### [Description of the task]
Rewrite the records below, putting "camera" wherever "pose" appears and changing nothing else. Leave the pictures out of your answer.

[Saved data entries]
START

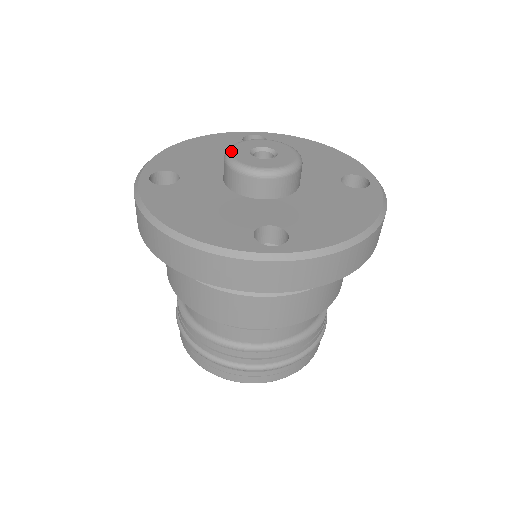
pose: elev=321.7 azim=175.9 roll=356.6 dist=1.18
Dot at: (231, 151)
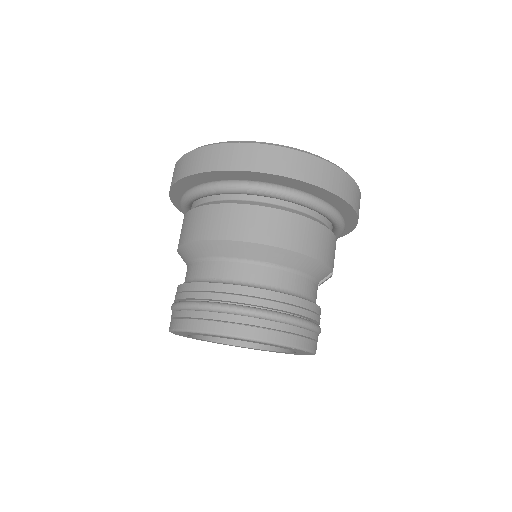
Dot at: occluded
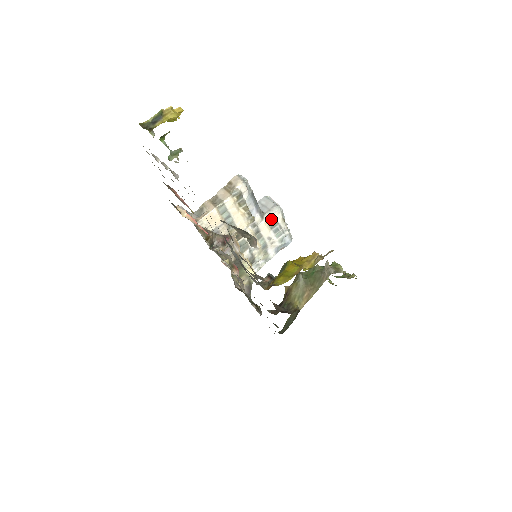
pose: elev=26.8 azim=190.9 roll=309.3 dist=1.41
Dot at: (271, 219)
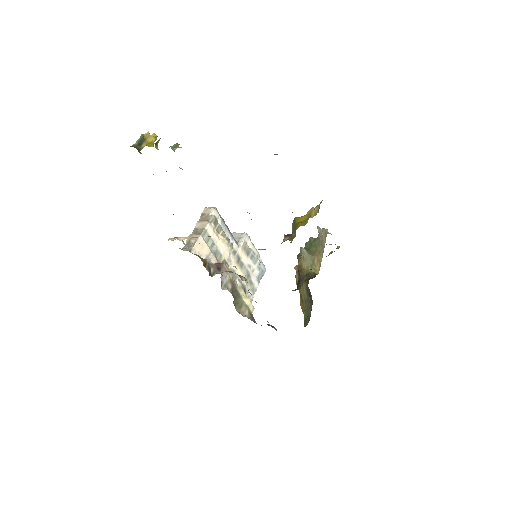
Dot at: (244, 245)
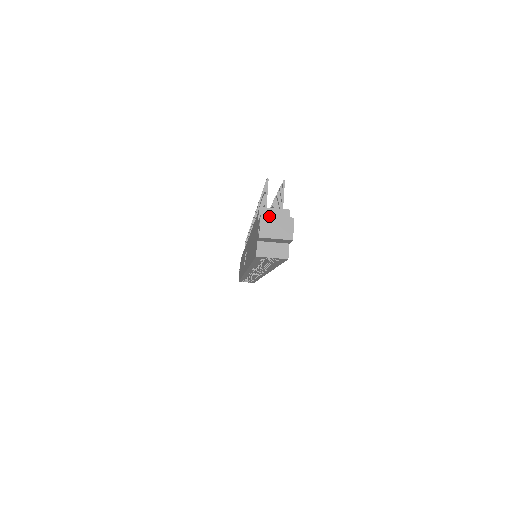
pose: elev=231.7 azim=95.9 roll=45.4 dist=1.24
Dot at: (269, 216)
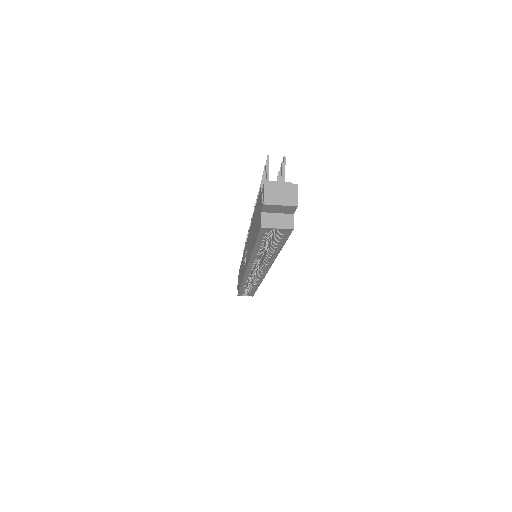
Dot at: (273, 183)
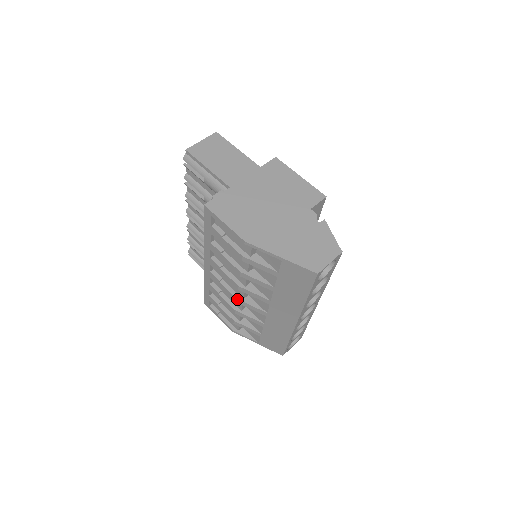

END

### [Result of this exercise]
camera: elev=321.7 azim=175.9 roll=356.6 dist=1.18
Dot at: (231, 151)
Dot at: occluded
camera: elev=26.8 azim=190.9 roll=309.3 dist=1.41
Dot at: (271, 219)
Dot at: (244, 245)
camera: elev=231.7 azim=95.9 roll=45.4 dist=1.24
Dot at: (269, 216)
Dot at: (273, 183)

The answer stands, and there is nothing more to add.